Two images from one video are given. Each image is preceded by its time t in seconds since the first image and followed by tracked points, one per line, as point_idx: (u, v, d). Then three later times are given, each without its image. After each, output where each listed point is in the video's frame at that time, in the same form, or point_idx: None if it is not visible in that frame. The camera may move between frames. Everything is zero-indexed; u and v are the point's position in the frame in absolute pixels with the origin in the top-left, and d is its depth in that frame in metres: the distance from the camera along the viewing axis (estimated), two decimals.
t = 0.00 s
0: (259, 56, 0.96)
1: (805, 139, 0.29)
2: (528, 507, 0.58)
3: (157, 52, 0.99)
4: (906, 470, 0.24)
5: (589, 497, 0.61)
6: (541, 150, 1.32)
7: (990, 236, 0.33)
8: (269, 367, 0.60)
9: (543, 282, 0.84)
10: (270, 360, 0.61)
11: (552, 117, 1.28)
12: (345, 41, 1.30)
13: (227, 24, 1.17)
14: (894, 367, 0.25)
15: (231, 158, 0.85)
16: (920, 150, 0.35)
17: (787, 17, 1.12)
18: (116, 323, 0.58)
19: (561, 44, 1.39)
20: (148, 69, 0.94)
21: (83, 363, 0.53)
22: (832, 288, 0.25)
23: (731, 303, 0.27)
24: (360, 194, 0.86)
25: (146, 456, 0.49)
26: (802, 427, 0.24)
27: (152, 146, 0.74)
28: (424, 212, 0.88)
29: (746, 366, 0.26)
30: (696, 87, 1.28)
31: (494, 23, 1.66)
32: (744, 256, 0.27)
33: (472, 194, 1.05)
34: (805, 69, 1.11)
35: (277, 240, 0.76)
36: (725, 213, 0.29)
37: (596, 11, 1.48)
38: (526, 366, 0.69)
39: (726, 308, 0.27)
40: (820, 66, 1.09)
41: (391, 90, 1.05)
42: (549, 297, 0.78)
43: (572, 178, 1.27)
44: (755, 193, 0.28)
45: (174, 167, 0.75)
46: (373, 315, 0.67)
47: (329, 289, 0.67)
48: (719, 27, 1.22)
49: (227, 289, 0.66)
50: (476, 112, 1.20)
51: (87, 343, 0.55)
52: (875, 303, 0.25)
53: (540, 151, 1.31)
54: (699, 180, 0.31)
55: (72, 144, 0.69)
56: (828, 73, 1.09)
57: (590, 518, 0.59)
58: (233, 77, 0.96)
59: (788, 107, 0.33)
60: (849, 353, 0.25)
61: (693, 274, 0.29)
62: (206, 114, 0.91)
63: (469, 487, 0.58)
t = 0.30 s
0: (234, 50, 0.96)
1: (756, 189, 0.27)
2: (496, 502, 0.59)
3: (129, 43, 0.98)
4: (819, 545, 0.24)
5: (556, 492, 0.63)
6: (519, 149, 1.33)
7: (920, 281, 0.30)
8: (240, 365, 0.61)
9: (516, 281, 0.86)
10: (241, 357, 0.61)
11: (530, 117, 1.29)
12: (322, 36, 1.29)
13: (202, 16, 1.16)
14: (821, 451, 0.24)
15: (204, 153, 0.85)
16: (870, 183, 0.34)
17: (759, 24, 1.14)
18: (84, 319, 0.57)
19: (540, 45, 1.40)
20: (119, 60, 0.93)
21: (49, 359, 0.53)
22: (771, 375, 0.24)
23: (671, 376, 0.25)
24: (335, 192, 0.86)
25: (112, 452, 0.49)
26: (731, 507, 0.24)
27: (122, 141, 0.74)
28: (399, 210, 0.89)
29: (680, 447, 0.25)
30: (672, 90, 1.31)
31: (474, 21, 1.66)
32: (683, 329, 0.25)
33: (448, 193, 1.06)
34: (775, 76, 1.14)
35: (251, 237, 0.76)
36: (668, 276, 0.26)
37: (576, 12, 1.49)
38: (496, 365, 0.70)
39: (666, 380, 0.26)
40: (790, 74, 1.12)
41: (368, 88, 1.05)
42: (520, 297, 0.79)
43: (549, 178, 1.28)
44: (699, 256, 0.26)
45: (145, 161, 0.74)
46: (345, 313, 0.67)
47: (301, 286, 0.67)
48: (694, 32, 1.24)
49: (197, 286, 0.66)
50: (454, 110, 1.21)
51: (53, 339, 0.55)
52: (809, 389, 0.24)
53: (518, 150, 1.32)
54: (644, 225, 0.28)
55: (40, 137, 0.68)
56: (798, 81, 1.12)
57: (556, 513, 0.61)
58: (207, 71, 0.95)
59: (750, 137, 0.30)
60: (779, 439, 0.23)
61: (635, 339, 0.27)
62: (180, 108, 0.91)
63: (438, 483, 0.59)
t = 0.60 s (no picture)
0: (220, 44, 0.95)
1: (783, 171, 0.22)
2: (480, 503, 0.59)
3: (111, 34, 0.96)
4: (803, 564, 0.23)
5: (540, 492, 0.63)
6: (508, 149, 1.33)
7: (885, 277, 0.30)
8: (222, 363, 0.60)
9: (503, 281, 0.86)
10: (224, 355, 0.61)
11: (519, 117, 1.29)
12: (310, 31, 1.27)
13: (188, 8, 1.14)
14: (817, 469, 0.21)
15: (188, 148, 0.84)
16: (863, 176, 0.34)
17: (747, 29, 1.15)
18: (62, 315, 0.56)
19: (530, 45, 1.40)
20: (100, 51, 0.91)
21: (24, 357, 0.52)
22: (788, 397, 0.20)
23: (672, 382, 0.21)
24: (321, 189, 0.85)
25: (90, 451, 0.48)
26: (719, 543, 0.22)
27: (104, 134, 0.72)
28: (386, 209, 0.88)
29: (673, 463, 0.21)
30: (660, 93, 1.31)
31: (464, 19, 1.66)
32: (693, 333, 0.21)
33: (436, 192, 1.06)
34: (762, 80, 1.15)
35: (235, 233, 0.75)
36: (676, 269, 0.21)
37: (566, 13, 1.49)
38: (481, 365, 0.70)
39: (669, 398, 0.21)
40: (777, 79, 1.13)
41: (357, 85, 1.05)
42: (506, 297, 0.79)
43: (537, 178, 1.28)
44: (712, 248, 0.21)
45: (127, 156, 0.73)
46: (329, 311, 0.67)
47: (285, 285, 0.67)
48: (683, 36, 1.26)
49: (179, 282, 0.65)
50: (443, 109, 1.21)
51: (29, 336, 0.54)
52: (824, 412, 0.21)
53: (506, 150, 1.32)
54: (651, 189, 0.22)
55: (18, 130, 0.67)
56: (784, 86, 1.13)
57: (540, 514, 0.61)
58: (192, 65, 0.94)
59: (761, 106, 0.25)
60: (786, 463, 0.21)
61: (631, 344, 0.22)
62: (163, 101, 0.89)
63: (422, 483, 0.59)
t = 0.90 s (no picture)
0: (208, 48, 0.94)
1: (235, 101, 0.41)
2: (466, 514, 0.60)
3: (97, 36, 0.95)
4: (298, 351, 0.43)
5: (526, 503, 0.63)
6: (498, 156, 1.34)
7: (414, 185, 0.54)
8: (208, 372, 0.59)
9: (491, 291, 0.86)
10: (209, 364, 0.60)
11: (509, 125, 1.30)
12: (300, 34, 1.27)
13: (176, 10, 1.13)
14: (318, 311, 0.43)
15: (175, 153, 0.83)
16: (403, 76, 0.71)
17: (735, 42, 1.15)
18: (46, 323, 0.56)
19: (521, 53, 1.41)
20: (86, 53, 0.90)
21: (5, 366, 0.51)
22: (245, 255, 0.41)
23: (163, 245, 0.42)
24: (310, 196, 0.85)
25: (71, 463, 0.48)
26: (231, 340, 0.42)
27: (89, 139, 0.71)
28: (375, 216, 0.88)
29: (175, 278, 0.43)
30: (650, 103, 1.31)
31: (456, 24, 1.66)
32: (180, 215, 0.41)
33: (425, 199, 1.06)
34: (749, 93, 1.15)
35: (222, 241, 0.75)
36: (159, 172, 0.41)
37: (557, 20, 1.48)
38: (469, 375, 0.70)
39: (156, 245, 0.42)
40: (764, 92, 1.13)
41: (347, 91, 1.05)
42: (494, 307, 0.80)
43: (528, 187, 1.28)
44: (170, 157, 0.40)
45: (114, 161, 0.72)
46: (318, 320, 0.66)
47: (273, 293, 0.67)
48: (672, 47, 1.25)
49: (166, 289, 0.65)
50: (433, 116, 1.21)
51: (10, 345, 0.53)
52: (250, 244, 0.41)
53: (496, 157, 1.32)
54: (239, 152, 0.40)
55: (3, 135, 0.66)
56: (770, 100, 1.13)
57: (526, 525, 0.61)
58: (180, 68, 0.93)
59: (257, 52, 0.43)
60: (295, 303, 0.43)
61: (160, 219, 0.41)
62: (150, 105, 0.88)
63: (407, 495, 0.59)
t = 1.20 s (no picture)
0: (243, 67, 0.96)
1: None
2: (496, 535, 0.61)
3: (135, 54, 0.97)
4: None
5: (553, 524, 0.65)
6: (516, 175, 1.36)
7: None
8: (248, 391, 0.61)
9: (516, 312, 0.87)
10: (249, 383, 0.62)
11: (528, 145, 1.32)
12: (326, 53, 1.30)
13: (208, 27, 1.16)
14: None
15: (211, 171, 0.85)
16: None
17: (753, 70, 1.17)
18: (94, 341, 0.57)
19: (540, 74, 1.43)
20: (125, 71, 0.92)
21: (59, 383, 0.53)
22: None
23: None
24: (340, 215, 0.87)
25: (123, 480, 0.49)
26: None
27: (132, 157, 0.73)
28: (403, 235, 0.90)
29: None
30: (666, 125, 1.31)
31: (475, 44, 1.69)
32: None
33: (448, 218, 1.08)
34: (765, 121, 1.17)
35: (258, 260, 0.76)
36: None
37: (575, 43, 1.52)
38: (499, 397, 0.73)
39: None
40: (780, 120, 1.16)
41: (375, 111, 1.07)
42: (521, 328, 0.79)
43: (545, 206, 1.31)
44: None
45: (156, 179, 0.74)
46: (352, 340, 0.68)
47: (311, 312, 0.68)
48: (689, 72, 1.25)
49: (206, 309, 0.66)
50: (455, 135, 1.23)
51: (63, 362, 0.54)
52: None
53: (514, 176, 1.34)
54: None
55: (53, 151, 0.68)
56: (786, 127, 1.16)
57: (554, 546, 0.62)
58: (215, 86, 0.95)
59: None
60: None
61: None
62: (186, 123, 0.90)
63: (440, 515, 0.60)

────────

Give again exactly, and only, the lines above starting at the one with "6: (541, 150, 1.32)" and ending at the one with "48: (719, 27, 1.22)".

## YOUR SOLUTION
6: (541, 150, 1.32)
7: (990, 236, 0.33)
8: (269, 367, 0.60)
9: (543, 282, 0.84)
10: (270, 360, 0.61)
11: (552, 117, 1.28)
12: (345, 41, 1.30)
13: (227, 24, 1.17)
14: (894, 367, 0.25)
15: (231, 158, 0.85)
16: (920, 150, 0.35)
17: (787, 17, 1.12)
18: (116, 323, 0.58)
19: (561, 44, 1.39)
20: (148, 69, 0.94)
21: (83, 363, 0.53)
22: (832, 288, 0.25)
23: (731, 303, 0.27)
24: (360, 194, 0.86)
25: (146, 456, 0.49)
26: (802, 427, 0.24)
27: (152, 146, 0.74)
28: (424, 212, 0.88)
29: (746, 366, 0.26)
30: (696, 87, 1.28)
31: (494, 23, 1.66)
32: (744, 256, 0.27)
33: (472, 194, 1.05)
34: (805, 69, 1.11)
35: (277, 240, 0.76)
36: (725, 213, 0.29)
37: (596, 11, 1.48)
38: (526, 366, 0.69)
39: (726, 308, 0.27)
40: (820, 66, 1.09)
41: (391, 90, 1.05)
42: (549, 297, 0.78)
43: (572, 178, 1.27)
44: (755, 193, 0.28)
45: (174, 167, 0.75)
46: (373, 315, 0.67)
47: (329, 289, 0.67)
48: (719, 27, 1.22)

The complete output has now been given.